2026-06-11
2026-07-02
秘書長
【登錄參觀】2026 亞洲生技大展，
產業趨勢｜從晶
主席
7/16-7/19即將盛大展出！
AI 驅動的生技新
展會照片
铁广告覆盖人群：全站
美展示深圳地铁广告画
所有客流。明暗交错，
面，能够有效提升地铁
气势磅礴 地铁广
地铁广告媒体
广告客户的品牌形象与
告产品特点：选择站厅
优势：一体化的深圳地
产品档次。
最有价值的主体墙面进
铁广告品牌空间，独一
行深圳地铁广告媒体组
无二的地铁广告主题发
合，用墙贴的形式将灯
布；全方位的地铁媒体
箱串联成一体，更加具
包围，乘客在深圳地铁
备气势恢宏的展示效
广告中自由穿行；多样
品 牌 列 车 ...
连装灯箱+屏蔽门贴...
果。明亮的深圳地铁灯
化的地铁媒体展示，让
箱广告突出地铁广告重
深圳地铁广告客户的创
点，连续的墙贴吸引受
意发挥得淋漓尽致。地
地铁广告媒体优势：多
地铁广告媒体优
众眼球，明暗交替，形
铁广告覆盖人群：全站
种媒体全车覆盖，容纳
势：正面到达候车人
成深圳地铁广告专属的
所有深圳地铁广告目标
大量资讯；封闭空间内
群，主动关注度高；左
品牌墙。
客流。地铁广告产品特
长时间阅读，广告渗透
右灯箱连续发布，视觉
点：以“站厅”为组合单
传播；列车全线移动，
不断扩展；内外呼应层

◆ ◆ ◆ ◆ ◆ ◆ ◆

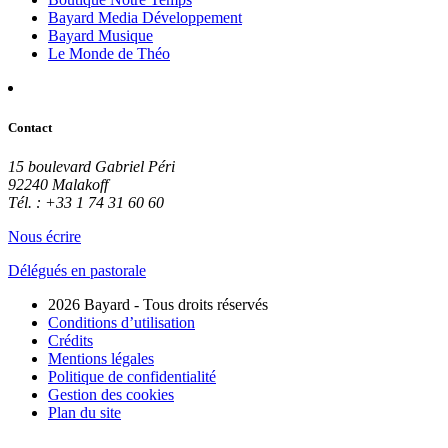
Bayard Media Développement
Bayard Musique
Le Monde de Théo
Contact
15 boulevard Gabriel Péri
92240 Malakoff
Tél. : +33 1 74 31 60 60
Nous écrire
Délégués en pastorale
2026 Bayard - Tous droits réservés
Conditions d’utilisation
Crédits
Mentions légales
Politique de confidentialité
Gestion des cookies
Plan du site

◆ ◆ ◆ ◆ ◆ ◆ ◆

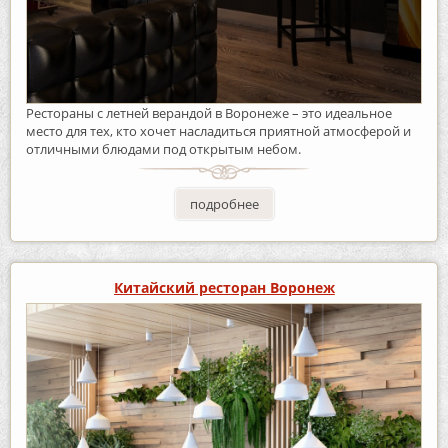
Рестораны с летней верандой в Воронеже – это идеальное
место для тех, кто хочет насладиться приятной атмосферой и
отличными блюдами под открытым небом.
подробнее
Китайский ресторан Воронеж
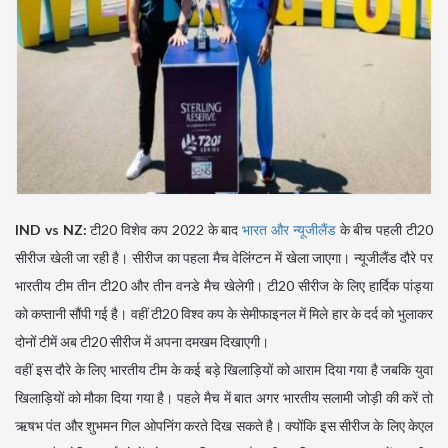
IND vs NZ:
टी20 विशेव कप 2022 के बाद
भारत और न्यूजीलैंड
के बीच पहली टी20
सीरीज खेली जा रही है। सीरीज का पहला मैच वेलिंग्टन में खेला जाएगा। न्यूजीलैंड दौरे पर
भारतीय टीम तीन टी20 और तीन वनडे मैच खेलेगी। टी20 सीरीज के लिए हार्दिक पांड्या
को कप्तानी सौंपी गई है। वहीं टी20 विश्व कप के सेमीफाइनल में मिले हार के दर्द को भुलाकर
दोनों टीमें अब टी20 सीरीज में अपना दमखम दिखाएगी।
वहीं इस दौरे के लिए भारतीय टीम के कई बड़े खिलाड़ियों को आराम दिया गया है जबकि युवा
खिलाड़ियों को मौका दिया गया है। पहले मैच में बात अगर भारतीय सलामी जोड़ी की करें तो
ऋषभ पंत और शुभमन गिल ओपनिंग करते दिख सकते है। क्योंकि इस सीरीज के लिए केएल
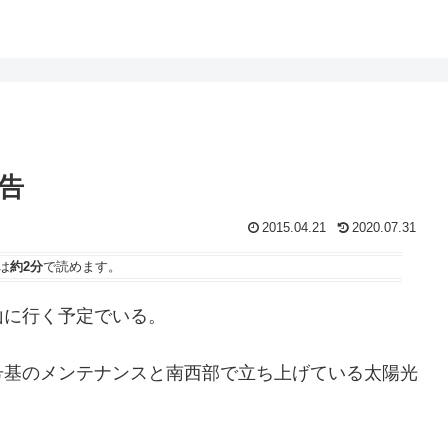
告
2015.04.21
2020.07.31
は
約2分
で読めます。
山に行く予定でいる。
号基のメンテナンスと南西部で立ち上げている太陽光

◆ ◆ ◆ ◆ ◆ ◆ ◆

■ **Polecenie**
Przepisz dokładnie wszystkie wiersze od tego, który zawiera „Рестораны с летней”, aż do tego, który zawiera „Китайский ресторан Воронеж”, łącznie z oboma.

■ **Pole odpowiedzi**
Рестораны с летней верандой в Воронеже – это идеальное
место для тех, кто хочет насладиться приятной атмосферой и
отличными блюдами под открытым небом.
подробнее
Китайский ресторан Воронеж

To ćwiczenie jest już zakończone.